■ PROBLEM DESCRIPTION:
Reproduce the text of every record below without any changes, and omit the pictures from your answer.

■ WORKING DATA:
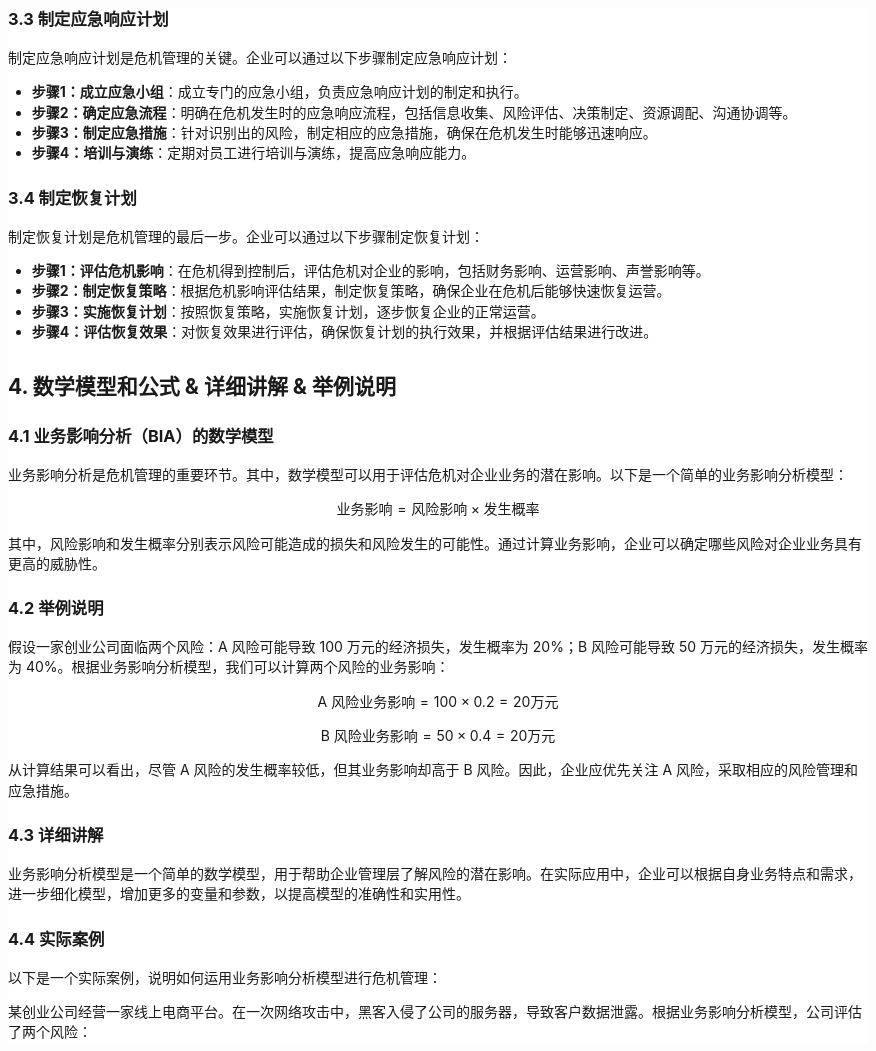 ### 3.3 制定应急响应计划

制定应急响应计划是危机管理的关键。企业可以通过以下步骤制定应急响应计划：

- **步骤1：成立应急小组**：成立专门的应急小组，负责应急响应计划的制定和执行。
- **步骤2：确定应急流程**：明确在危机发生时的应急响应流程，包括信息收集、风险评估、决策制定、资源调配、沟通协调等。
- **步骤3：制定应急措施**：针对识别出的风险，制定相应的应急措施，确保在危机发生时能够迅速响应。
- **步骤4：培训与演练**：定期对员工进行培训与演练，提高应急响应能力。

### 3.4 制定恢复计划

制定恢复计划是危机管理的最后一步。企业可以通过以下步骤制定恢复计划：

- **步骤1：评估危机影响**：在危机得到控制后，评估危机对企业的影响，包括财务影响、运营影响、声誉影响等。
- **步骤2：制定恢复策略**：根据危机影响评估结果，制定恢复策略，确保企业在危机后能够快速恢复运营。
- **步骤3：实施恢复计划**：按照恢复策略，实施恢复计划，逐步恢复企业的正常运营。
- **步骤4：评估恢复效果**：对恢复效果进行评估，确保恢复计划的执行效果，并根据评估结果进行改进。

## 4. 数学模型和公式 & 详细讲解 & 举例说明

### 4.1 业务影响分析（BIA）的数学模型

业务影响分析是危机管理的重要环节。其中，数学模型可以用于评估危机对企业业务的潜在影响。以下是一个简单的业务影响分析模型：

$$
\text{业务影响} = \text{风险影响} \times \text{发生概率}
$$

其中，风险影响和发生概率分别表示风险可能造成的损失和风险发生的可能性。通过计算业务影响，企业可以确定哪些风险对企业业务具有更高的威胁性。

### 4.2 举例说明

假设一家创业公司面临两个风险：A 风险可能导致 100 万元的经济损失，发生概率为 20%；B 风险可能导致 50 万元的经济损失，发生概率为 40%。根据业务影响分析模型，我们可以计算两个风险的业务影响：

$$
\text{A 风险业务影响} = 100 \times 0.2 = 20 \text{万元}
$$

$$
\text{B 风险业务影响} = 50 \times 0.4 = 20 \text{万元}
$$

从计算结果可以看出，尽管 A 风险的发生概率较低，但其业务影响却高于 B 风险。因此，企业应优先关注 A 风险，采取相应的风险管理和应急措施。

### 4.3 详细讲解

业务影响分析模型是一个简单的数学模型，用于帮助企业管理层了解风险的潜在影响。在实际应用中，企业可以根据自身业务特点和需求，进一步细化模型，增加更多的变量和参数，以提高模型的准确性和实用性。

### 4.4 实际案例

以下是一个实际案例，说明如何运用业务影响分析模型进行危机管理：

某创业公司经营一家线上电商平台。在一次网络攻击中，黑客入侵了公司的服务器，导致客户数据泄露。根据业务影响分析模型，公司评估了两个风险：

■ RESPONSE TO THE EXERCISE:
 ### 3.3 制定应急响应计划

制定应急响应计划是危机管理的关键。企业可以通过以下步骤制定应急响应计划：

- **步骤1：成立应急小组**：成立专门的应急小组，负责应急响应计划的制定和执行。
- **步骤2：确定应急流程**：明确在危机发生时的应急响应流程，包括信息收集、风险评估、决策制定、资源调配、沟通协调等。
- **步骤3：制定应急措施**：针对识别出的风险，制定相应的应急措施，确保在危机发生时能够迅速响应。
- **步骤4：培训与演练**：定期对员工进行培训与演练，提高应急响应能力。

### 3.4 制定恢复计划

制定恢复计划是危机管理的最后一步。企业可以通过以下步骤制定恢复计划：

- **步骤1：评估危机影响**：在危机得到控制后，评估危机对企业的影响，包括财务影响、运营影响、声誉影响等。
- **步骤2：制定恢复策略**：根据危机影响评估结果，制定恢复策略，确保企业在危机后能够快速恢复运营。
- **步骤3：实施恢复计划**：按照恢复策略，实施恢复计划，逐步恢复企业的正常运营。
- **步骤4：评估恢复效果**：对恢复效果进行评估，确保恢复计划的执行效果，并根据评估结果进行改进。

## 4. 数学模型和公式 & 详细讲解 & 举例说明

### 4.1 业务影响分析（BIA）的数学模型

业务影响分析是危机管理的重要环节。其中，数学模型可以用于评估危机对企业业务的潜在影响。以下是一个简单的业务影响分析模型：

$$
\text{业务影响} = \text{风险影响} \times \text{发生概率}
$$

其中，风险影响和发生概率分别表示风险可能造成的损失和风险发生的可能性。通过计算业务影响，企业可以确定哪些风险对企业业务具有更高的威胁性。

### 4.2 举例说明

假设一家创业公司面临两个风险：A 风险可能导致 100 万元的经济损失，发生概率为 20%；B 风险可能导致 50 万元的经济损失，发生概率为 40%。根据业务影响分析模型，我们可以计算两个风险的业务影响：

$$
\text{A 风险业务影响} = 100 \times 0.2 = 20 \text{万元}
$$

$$
\text{B 风险业务影响} = 50 \times 0.4 = 20 \text{万元}
$$

从计算结果可以看出，尽管 A 风险的发生概率较低，但其业务影响却高于 B 风险。因此，企业应优先关注 A 风险，采取相应的风险管理和应急措施。

### 4.3 详细讲解

业务影响分析模型是一个简单的数学模型，用于帮助企业管理层了解风险的潜在影响。在实际应用中，企业可以根据自身业务特点和需求，进一步细化模型，增加更多的变量和参数，以提高模型的准确性和实用性。

### 4.4 实际案例

以下是一个实际案例，说明如何运用业务影响分析模型进行危机管理：

某创业公司经营一家线上电商平台。在一次网络攻击中，黑客入侵了公司的服务器，导致客户数据泄露。根据业务影响分析模型，公司评估了两个风险：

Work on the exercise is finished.